* [Your task]:
Transcribe the text in each item of the material below, line by line, keeping every character, symbol, and line break unchanged.

* [Supplied entries]:
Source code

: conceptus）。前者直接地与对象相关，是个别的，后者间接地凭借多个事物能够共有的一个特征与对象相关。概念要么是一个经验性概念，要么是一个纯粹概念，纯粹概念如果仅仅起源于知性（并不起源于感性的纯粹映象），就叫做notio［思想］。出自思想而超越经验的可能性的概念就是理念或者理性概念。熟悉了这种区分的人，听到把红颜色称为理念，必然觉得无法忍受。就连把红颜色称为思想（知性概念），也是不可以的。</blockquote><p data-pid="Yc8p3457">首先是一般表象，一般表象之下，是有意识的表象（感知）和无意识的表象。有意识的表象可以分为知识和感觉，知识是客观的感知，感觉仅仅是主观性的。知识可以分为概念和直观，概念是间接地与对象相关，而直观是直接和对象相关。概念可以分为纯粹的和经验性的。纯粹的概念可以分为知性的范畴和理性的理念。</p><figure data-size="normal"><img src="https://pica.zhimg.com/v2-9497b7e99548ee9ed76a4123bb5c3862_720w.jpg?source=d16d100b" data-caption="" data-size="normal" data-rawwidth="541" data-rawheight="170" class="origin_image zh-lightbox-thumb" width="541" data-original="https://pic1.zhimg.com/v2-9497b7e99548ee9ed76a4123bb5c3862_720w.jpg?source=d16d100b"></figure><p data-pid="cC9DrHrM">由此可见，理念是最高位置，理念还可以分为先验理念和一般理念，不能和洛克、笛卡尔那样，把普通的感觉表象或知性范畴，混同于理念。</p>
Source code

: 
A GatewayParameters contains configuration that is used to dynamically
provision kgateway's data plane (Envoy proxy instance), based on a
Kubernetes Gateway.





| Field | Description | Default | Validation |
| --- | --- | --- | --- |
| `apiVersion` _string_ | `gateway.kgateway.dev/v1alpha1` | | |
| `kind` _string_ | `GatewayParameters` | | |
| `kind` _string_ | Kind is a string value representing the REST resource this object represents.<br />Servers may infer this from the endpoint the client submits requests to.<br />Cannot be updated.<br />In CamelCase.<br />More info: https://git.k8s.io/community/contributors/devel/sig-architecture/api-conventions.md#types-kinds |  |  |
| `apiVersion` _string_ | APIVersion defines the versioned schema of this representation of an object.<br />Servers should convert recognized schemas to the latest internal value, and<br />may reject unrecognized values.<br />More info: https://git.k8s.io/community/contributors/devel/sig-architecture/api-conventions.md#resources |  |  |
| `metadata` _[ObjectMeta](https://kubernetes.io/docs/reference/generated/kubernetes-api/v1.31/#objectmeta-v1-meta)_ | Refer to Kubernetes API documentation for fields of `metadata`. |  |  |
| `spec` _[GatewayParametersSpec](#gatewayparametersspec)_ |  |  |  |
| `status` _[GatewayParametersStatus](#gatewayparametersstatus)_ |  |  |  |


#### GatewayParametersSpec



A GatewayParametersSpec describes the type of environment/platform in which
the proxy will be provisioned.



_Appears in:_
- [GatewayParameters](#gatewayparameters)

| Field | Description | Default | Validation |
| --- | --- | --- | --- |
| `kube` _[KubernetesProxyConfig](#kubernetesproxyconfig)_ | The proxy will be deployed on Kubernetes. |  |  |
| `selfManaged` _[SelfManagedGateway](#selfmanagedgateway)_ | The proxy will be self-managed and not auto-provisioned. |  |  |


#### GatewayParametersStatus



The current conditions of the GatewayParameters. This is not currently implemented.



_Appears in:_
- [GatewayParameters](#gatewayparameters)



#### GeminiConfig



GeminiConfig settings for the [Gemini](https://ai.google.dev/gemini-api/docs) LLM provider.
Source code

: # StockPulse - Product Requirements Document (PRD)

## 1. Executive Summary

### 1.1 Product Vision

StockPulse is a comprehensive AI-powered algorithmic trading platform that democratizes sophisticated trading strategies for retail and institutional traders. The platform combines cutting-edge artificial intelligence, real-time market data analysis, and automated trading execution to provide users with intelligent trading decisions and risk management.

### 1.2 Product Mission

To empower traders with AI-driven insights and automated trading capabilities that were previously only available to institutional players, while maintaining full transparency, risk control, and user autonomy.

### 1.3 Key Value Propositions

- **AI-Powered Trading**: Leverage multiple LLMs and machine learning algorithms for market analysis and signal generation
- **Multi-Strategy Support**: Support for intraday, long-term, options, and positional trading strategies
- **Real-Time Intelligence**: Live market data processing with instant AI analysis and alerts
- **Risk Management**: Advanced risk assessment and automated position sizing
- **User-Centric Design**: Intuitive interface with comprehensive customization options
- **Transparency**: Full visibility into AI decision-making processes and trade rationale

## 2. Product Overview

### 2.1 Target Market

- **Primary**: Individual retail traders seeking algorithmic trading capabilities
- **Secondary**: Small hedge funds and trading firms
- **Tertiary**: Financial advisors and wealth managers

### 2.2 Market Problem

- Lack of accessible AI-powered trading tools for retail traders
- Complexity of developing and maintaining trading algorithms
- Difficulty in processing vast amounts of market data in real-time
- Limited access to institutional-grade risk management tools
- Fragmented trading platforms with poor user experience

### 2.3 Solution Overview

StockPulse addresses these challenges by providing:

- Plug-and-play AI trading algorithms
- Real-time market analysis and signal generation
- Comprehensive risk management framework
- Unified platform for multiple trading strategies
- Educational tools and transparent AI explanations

* [Completed exercise]:
Source code

: conceptus）。前者直接地与对象相关，是个别的，后者间接地凭借多个事物能够共有的一个特征与对象相关。概念要么是一个经验性概念，要么是一个纯粹概念，纯粹概念如果仅仅起源于知性（并不起源于感性的纯粹映象），就叫做notio［思想］。出自思想而超越经验的可能性的概念就是理念或者理性概念。熟悉了这种区分的人，听到把红颜色称为理念，必然觉得无法忍受。就连把红颜色称为思想（知性概念），也是不可以的。</blockquote><p data-pid="Yc8p3457">首先是一般表象，一般表象之下，是有意识的表象（感知）和无意识的表象。有意识的表象可以分为知识和感觉，知识是客观的感知，感觉仅仅是主观性的。知识可以分为概念和直观，概念是间接地与对象相关，而直观是直接和对象相关。概念可以分为纯粹的和经验性的。纯粹的概念可以分为知性的范畴和理性的理念。</p><figure data-size="normal"><img src="https://pica.zhimg.com/v2-9497b7e99548ee9ed76a4123bb5c3862_720w.jpg?source=d16d100b" data-caption="" data-size="normal" data-rawwidth="541" data-rawheight="170" class="origin_image zh-lightbox-thumb" width="541" data-original="https://pic1.zhimg.com/v2-9497b7e99548ee9ed76a4123bb5c3862_720w.jpg?source=d16d100b"></figure><p data-pid="cC9DrHrM">由此可见，理念是最高位置，理念还可以分为先验理念和一般理念，不能和洛克、笛卡尔那样，把普通的感觉表象或知性范畴，混同于理念。</p>
Source code

: 
A GatewayParameters contains configuration that is used to dynamically
provision kgateway's data plane (Envoy proxy instance), based on a
Kubernetes Gateway.





| Field | Description | Default | Validation |
| --- | --- | --- | --- |
| `apiVersion` _string_ | `gateway.kgateway.dev/v1alpha1` | | |
| `kind` _string_ | `GatewayParameters` | | |
| `kind` _string_ | Kind is a string value representing the REST resource this object represents.<br />Servers may infer this from the endpoint the client submits requests to.<br />Cannot be updated.<br />In CamelCase.<br />More info: https://git.k8s.io/community/contributors/devel/sig-architecture/api-conventions.md#types-kinds |  |  |
| `apiVersion` _string_ | APIVersion defines the versioned schema of this representation of an object.<br />Servers should convert recognized schemas to the latest internal value, and<br />may reject unrecognized values.<br />More info: https://git.k8s.io/community/contributors/devel/sig-architecture/api-conventions.md#resources |  |  |
| `metadata` _[ObjectMeta](https://kubernetes.io/docs/reference/generated/kubernetes-api/v1.31/#objectmeta-v1-meta)_ | Refer to Kubernetes API documentation for fields of `metadata`. |  |  |
| `spec` _[GatewayParametersSpec](#gatewayparametersspec)_ |  |  |  |
| `status` _[GatewayParametersStatus](#gatewayparametersstatus)_ |  |  |  |


#### GatewayParametersSpec



A GatewayParametersSpec describes the type of environment/platform in which
the proxy will be provisioned.



_Appears in:_
- [GatewayParameters](#gatewayparameters)

| Field | Description | Default | Validation |
| --- | --- | --- | --- |
| `kube` _[KubernetesProxyConfig](#kubernetesproxyconfig)_ | The proxy will be deployed on Kubernetes. |  |  |
| `selfManaged` _[SelfManagedGateway](#selfmanagedgateway)_ | The proxy will be self-managed and not auto-provisioned. |  |  |


#### GatewayParametersStatus



The current conditions of the GatewayParameters. This is not currently implemented.



_Appears in:_
- [GatewayParameters](#gatewayparameters)



#### GeminiConfig



GeminiConfig settings for the [Gemini](https://ai.google.dev/gemini-api/docs) LLM provider.
Source code

: # StockPulse - Product Requirements Document (PRD)

## 1. Executive Summary

### 1.1 Product Vision

StockPulse is a comprehensive AI-powered algorithmic trading platform that democratizes sophisticated trading strategies for retail and institutional traders. The platform combines cutting-edge artificial intelligence, real-time market data analysis, and automated trading execution to provide users with intelligent trading decisions and risk management.

### 1.2 Product Mission

To empower traders with AI-driven insights and automated trading capabilities that were previously only available to institutional players, while maintaining full transparency, risk control, and user autonomy.

### 1.3 Key Value Propositions

- **AI-Powered Trading**: Leverage multiple LLMs and machine learning algorithms for market analysis and signal generation
- **Multi-Strategy Support**: Support for intraday, long-term, options, and positional trading strategies
- **Real-Time Intelligence**: Live market data processing with instant AI analysis and alerts
- **Risk Management**: Advanced risk assessment and automated position sizing
- **User-Centric Design**: Intuitive interface with comprehensive customization options
- **Transparency**: Full visibility into AI decision-making processes and trade rationale

## 2. Product Overview

### 2.1 Target Market

- **Primary**: Individual retail traders seeking algorithmic trading capabilities
- **Secondary**: Small hedge funds and trading firms
- **Tertiary**: Financial advisors and wealth managers

### 2.2 Market Problem

- Lack of accessible AI-powered trading tools for retail traders
- Complexity of developing and maintaining trading algorithms
- Difficulty in processing vast amounts of market data in real-time
- Limited access to institutional-grade risk management tools
- Fragmented trading platforms with poor user experience

### 2.3 Solution Overview

StockPulse addresses these challenges by providing:

- Plug-and-play AI trading algorithms
- Real-time market analysis and signal generation
- Comprehensive risk management framework
- Unified platform for multiple trading strategies
- Educational tools and transparent AI explanations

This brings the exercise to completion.